A report by researchers at Berkeley and Tulane University provides hard evidence against Joseph Kony, the selfproclaimed spiritual leader of the Lord’s Resistance Army in northern Uganda. Up to 38,000 children and 37,000 adults have been abducted and forced to serve in the army— sometimes mutilating and killing their own family members, says the report’s co-author Eric Stover, faculty director of Berkeley’s Human Rights Center. The researchers recommend community-based initiatives to educate former soldiers and give them job and leadership training.
Alcohol is such an integral part of military tradition that preventing binge drinking among Navy personnel requires a “culture shift,” says Genevieve Ames, an adjunct professor of medical anthropology who researched the relationship between booze and the cruise. Her research identified nearly 30 percent of men in the Navy as alcohol abusers— almost double the number of women. Despite Navy policy forbidding coming to work with a hangover, those surveyed said that officer response to heavy drinking varies, with many taking a lenient view of drunken sailors.
Prolonged exposure to secondhand smoke is a risk factor for Alzheimer’s and other forms of dementia.
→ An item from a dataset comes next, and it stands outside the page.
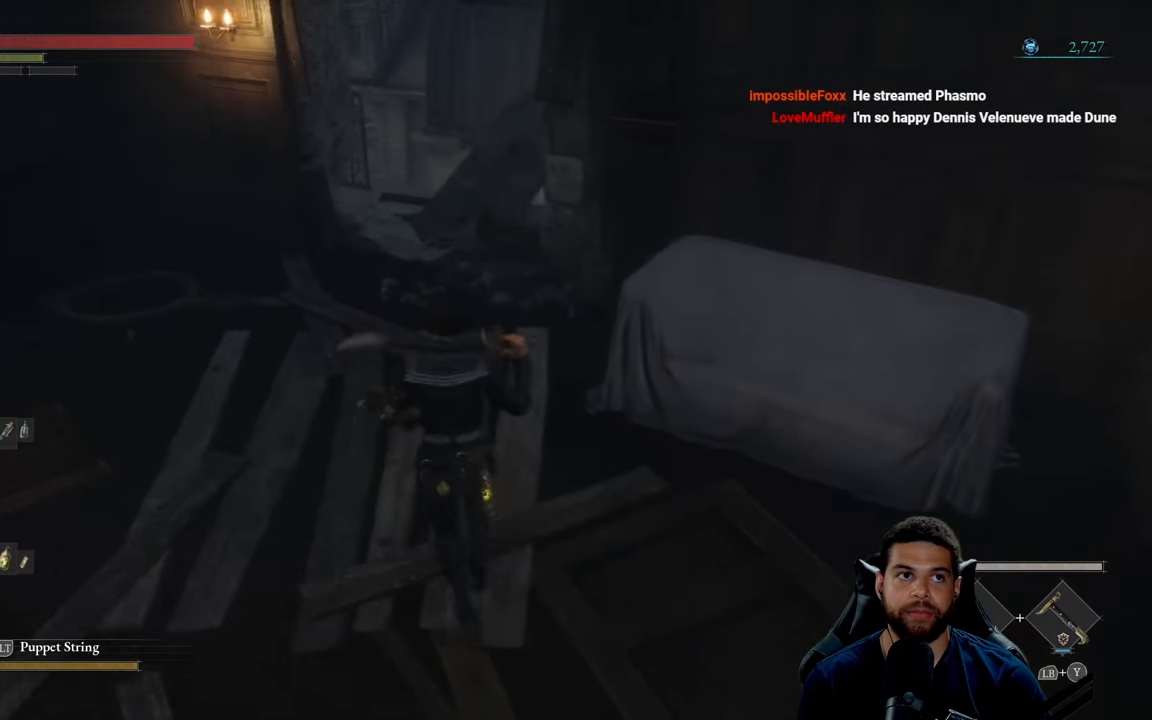
{"buttons": [], "left_stick": "center", "right_stick": "center", "events": [[133, "left_stick", "center"]]}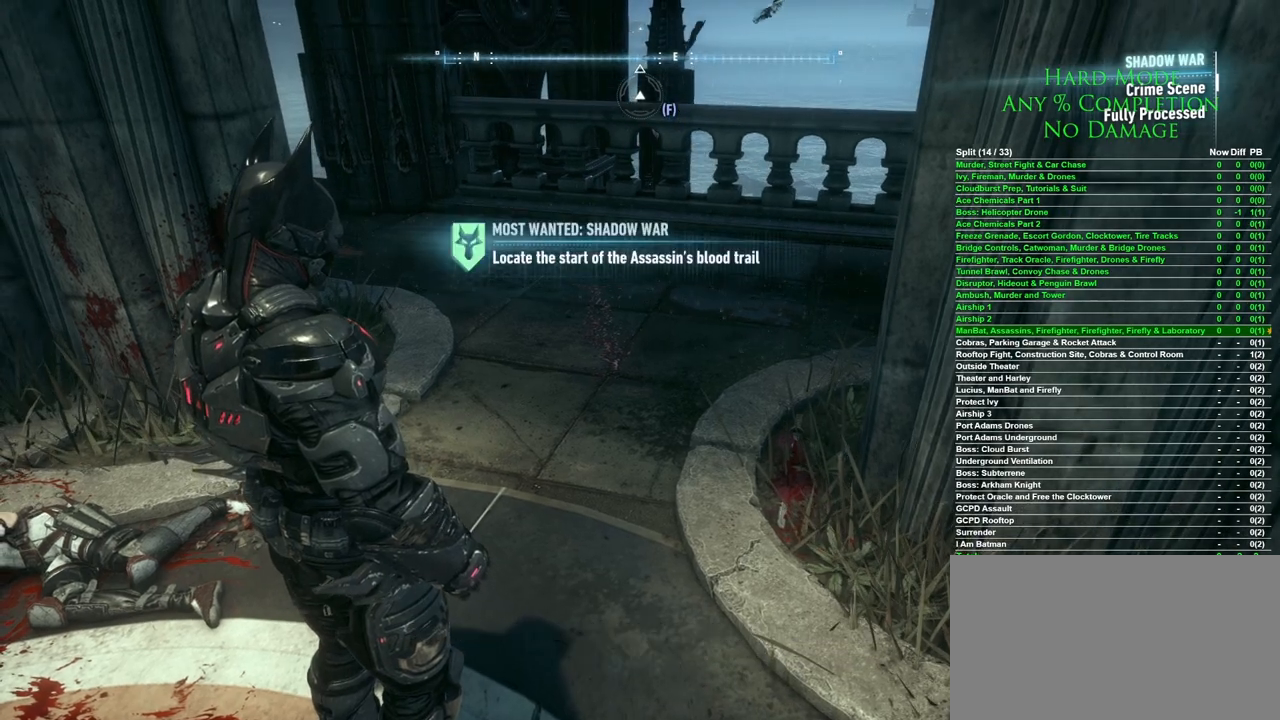
Gameplay with keyboard and mouse; each line is a JSON object with the keys and mouse buttons held at the frame after it. "events" lists presses ("down") and releases ("up") of "1", "2", "3", "4", "5", "a", "alt", "c", "caps_lock", "ctrl", "d", "e", "f", "g", "q", "r", "s", "shift", "space", "t", "tab", "v", "w", "x", "z", "mouse_left", "mouse_wheel" and "mouse_right" between this image and that frame as [ms after this image, input, new state], when the widget could be followed in between. "mouse_left", "mouse_wheel", "mouse_right" = the "left", "wheel", "right" buttons of the "mouse" list. No other keys are recorded. "wheel" means that the mouse wheel is clicked or scrolled. Mouse movement is not recorded.
{"keys": [], "mouse": [], "events": [[233, "x", "down"], [283, "x", "up"]]}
Using data collected from nearly 4,000 people during a long-term cardiovascular health study, statistician Thaddeus Haight from the School of Public Health found that people aged 65 and older who had been exposed to secondhand smoke for 30 years or more were 30 percent more likely to develop dementia.
Nuclear power may have taken on a rosy hue as an antidote to carbon-emitting power sources, but Dan Kammen, Berkeley professor of energy and resources, and colleagues from Georgetown and Stanford universities have found it has unexpected costs. Poor plant operation, inefficient plant design, and security costs can make nuclear power more expensive than anticipated, although it is still “a good deal, if you think carbon is an issue,” says Kammen.
Chemist John Bielicki and his team at Lawrence Berkeley National Laboratory are trying to mimic the body’s creation of the “good cholesterol” molecule HDL. In a natural process, the HDL molecule clears away “bad cholesterol,” or LDL, in the arteries. If Bielicki et al. can jump-start this process, it can be used in people with atherosclerosis, to reduce plaque deposits in the arteries before the clogs become fatal.